Problem to work on >>
Exactly as written, return all the data, leaving its pictures behind.

Input data >>

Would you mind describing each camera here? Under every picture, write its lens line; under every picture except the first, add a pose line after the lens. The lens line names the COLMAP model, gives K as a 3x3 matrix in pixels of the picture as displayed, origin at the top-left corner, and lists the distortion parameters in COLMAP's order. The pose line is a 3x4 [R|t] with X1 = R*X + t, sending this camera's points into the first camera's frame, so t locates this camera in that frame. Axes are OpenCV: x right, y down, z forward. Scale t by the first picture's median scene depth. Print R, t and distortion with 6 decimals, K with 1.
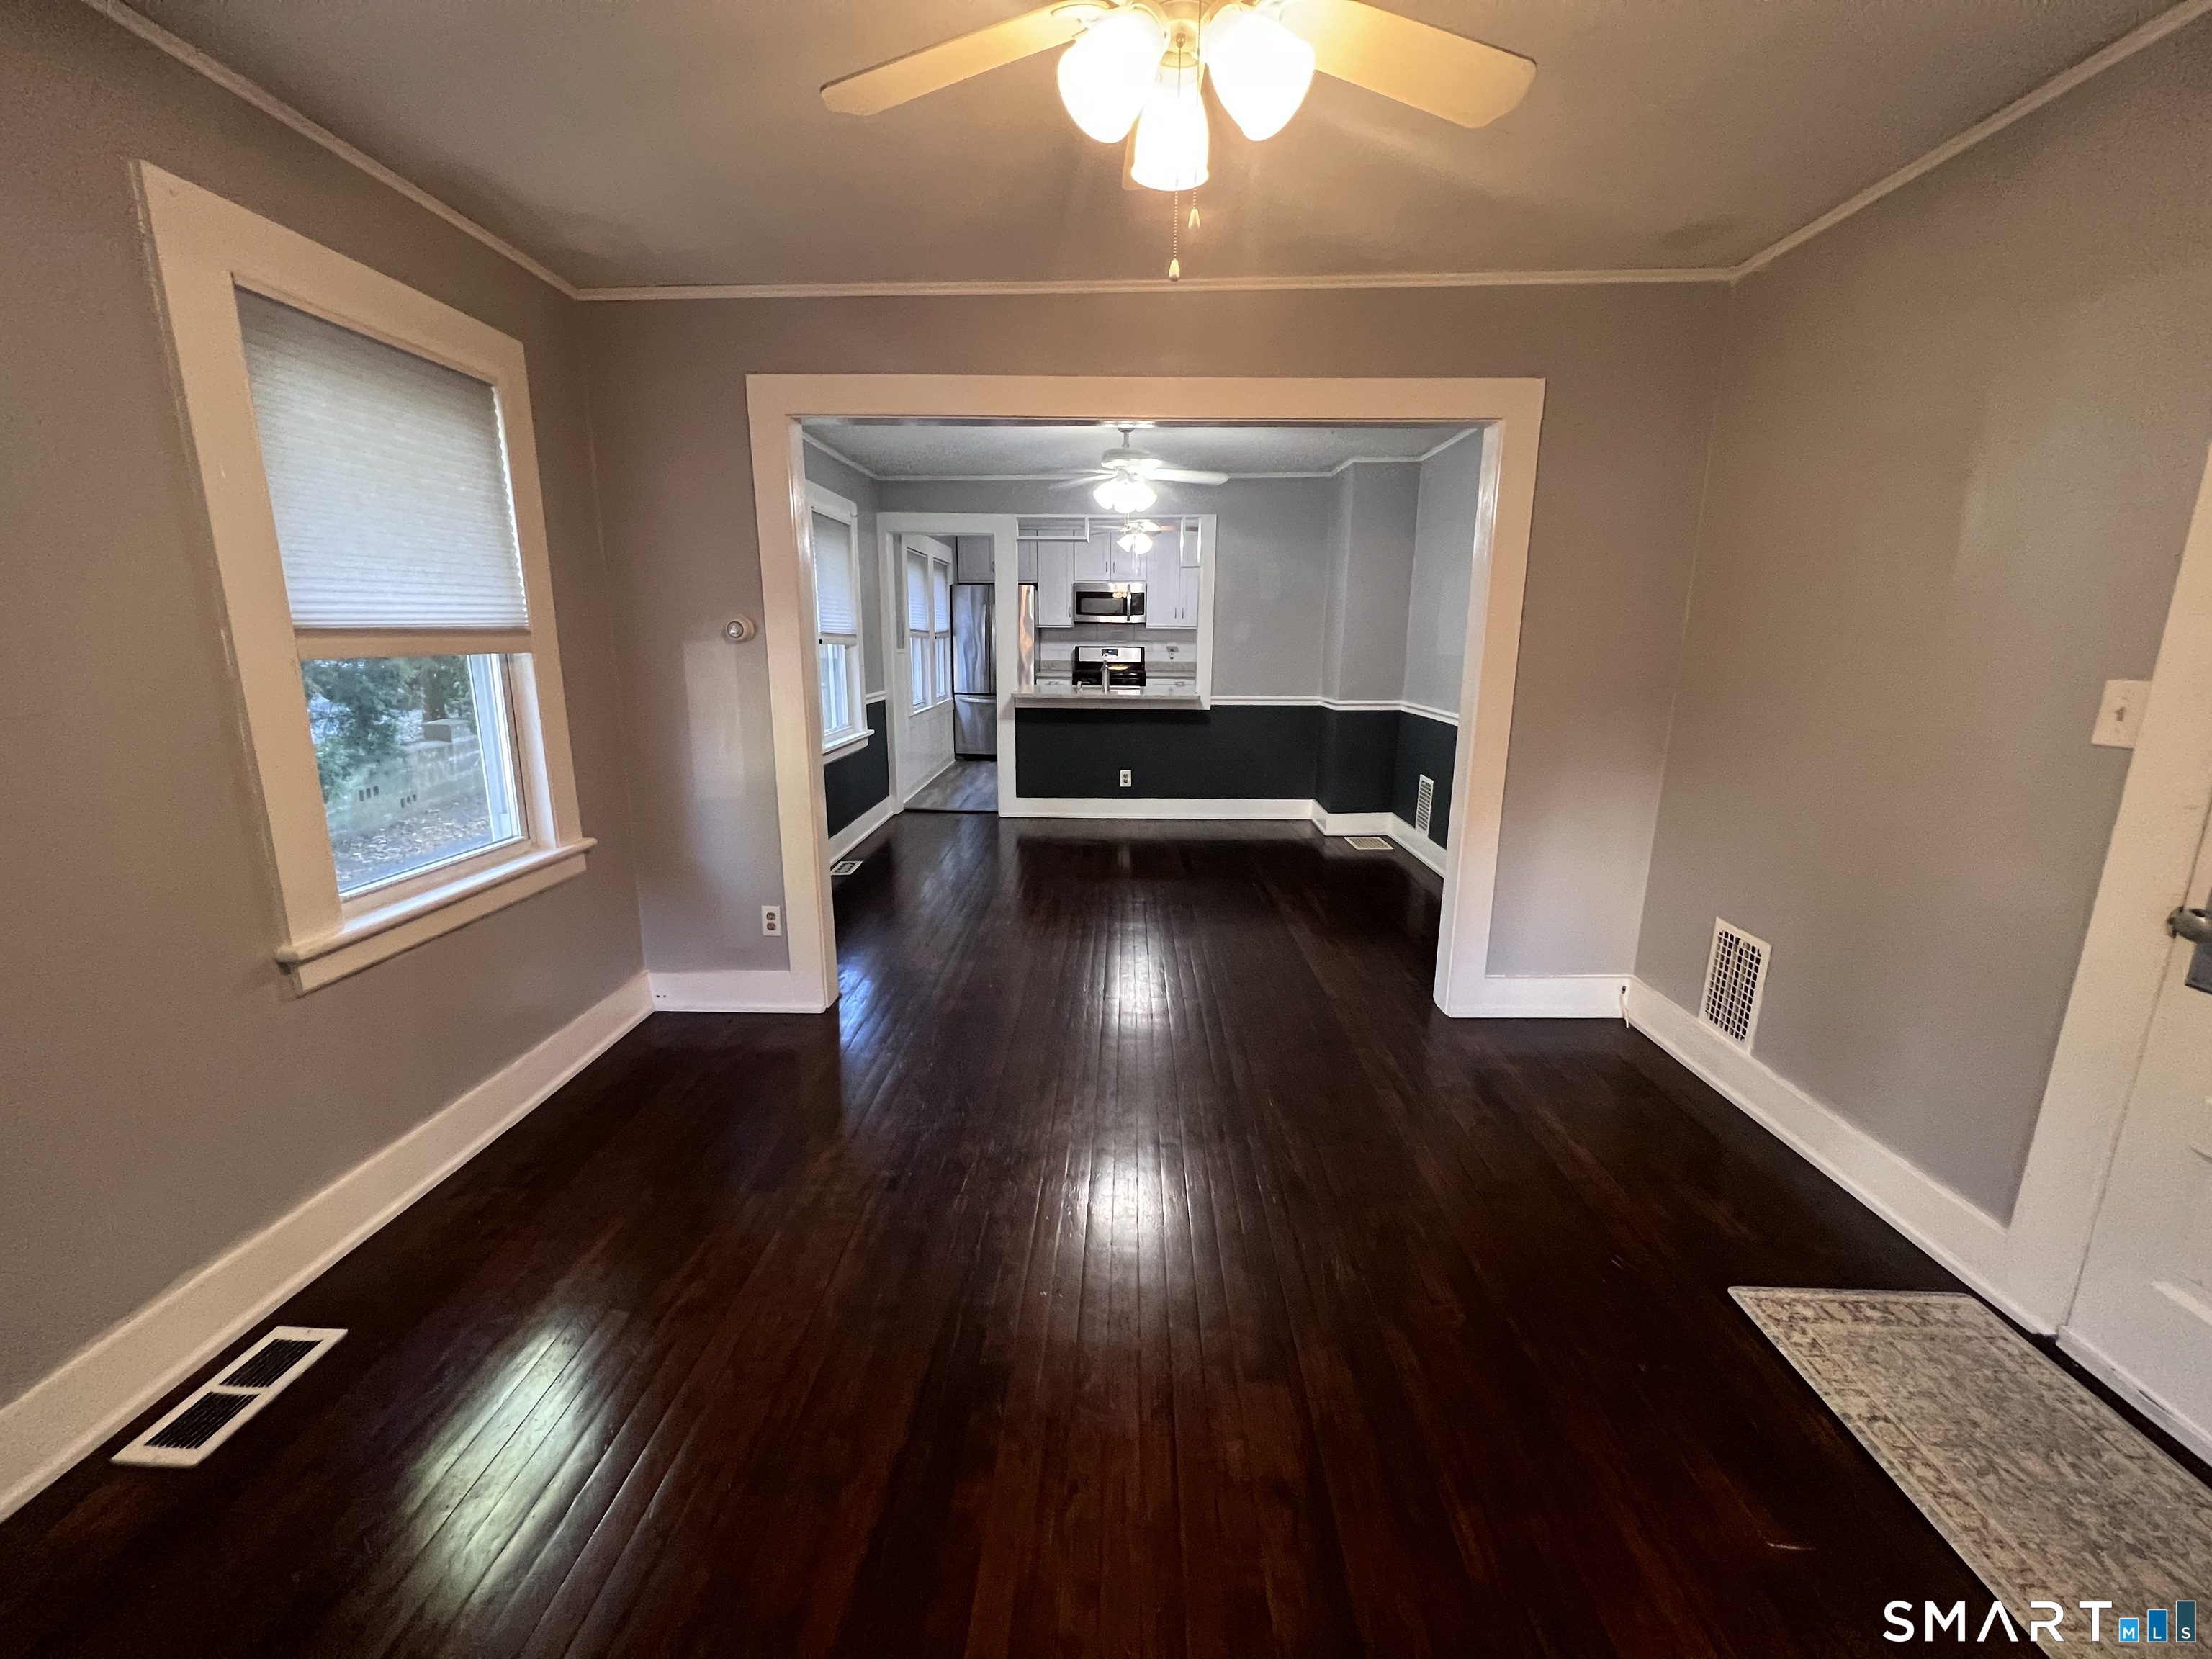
lens RADIAL K [[888.0, 0, 1108.9], [0, 888.0, 822.7], [0, 0, 1]] dist [0.001458, 0.001187]
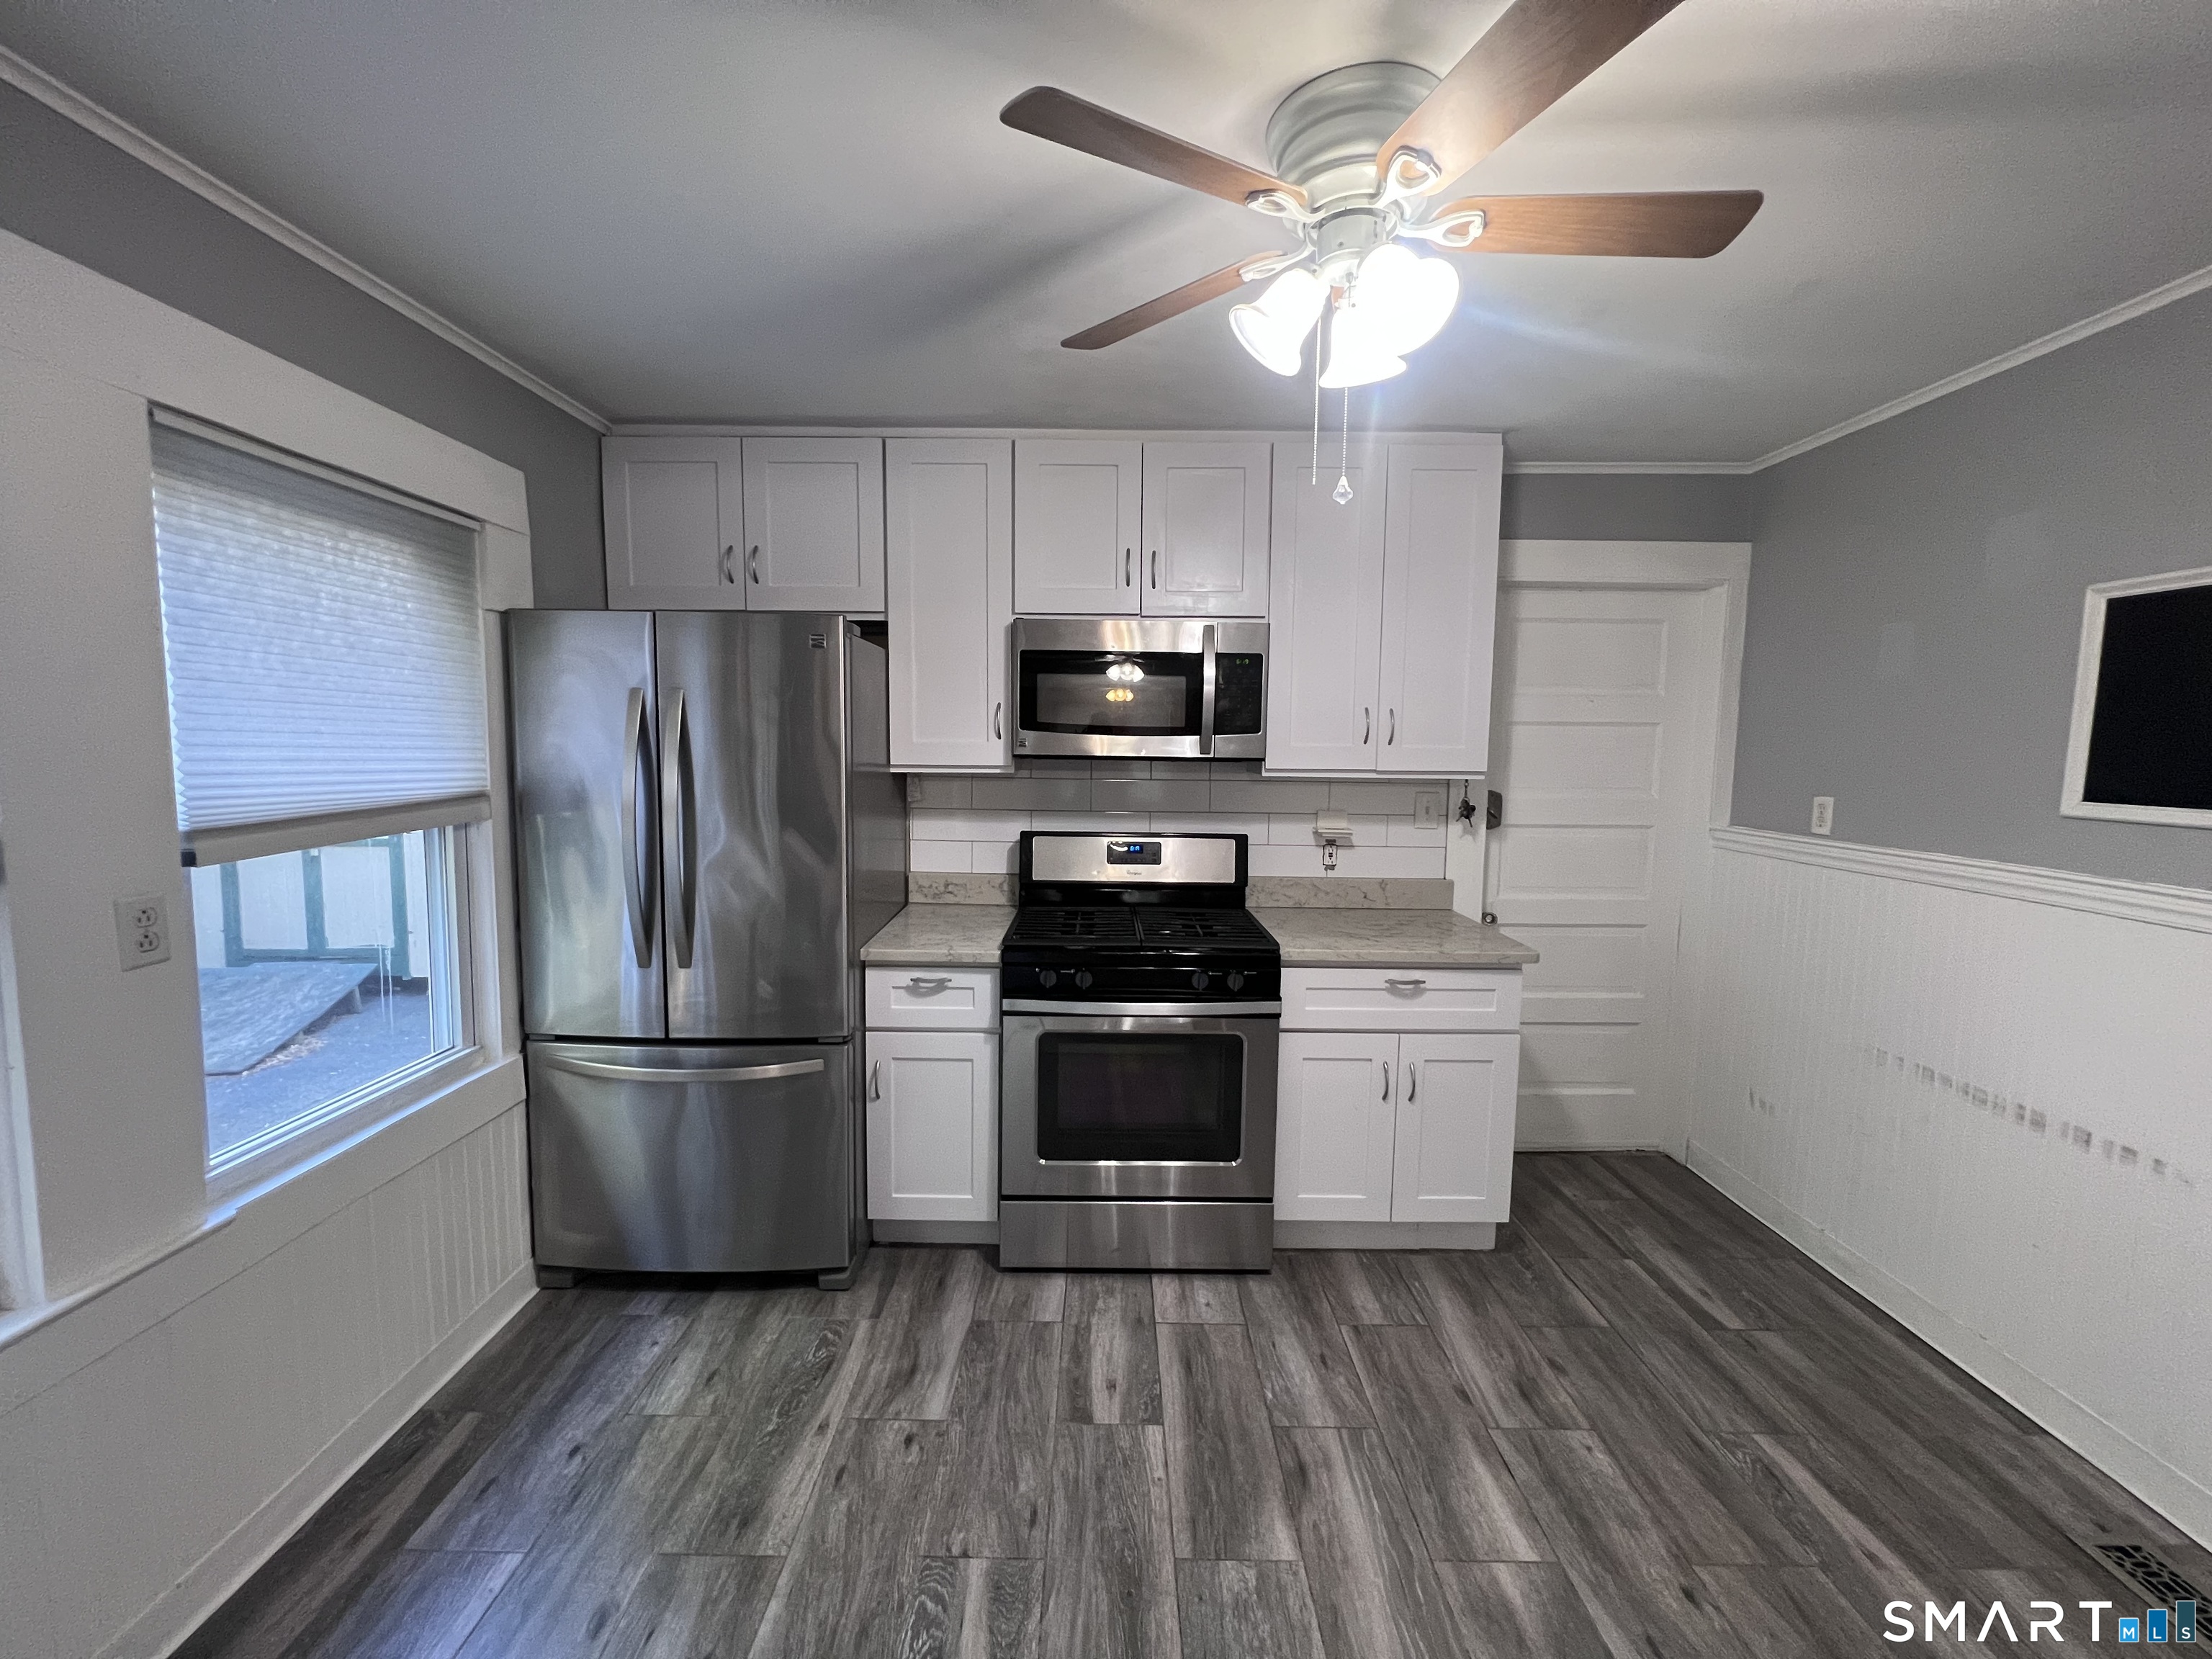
lens RADIAL K [[888.0, 0, 1094.3], [0, 888.0, 821.1], [0, 0, 1]] dist [0.001458, 0.001187]
pose [[0.999892, -0.000611, 0.014653, -0.021828], [0.002408, 0.992407, -0.122975, -0.216710], [-0.014467, 0.122997, 0.992302, 0.916869]]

Response to the task >>
Would you mind describing each camera here? Under every picture, write its lens line; under every picture except the first, add a pose line after the lens. The lens line names the COLMAP model, gives K as a 3x3 matrix in pixels of the picture as displayed, origin at the top-left corner, and lists the distortion parameters in COLMAP's order. The pose line is a 3x4 [R|t] with X1 = R*X + t, sending this camera's points into the first camera's frame, so t locates this camera in that frame. Axes are OpenCV: x right, y down, z forward. Scale t by the first picture's median scene depth. Print R, t and distortion with 6 decimals, K with 1.
lens RADIAL K [[888.0, 0, 1108.9], [0, 888.0, 822.7], [0, 0, 1]] dist [0.001458, 0.001187]
lens RADIAL K [[888.0, 0, 1094.3], [0, 888.0, 821.1], [0, 0, 1]] dist [0.001458, 0.001187]
pose [[0.999892, -0.000611, 0.014653, -0.021828], [0.002408, 0.992407, -0.122975, -0.216710], [-0.014467, 0.122997, 0.992302, 0.916869]]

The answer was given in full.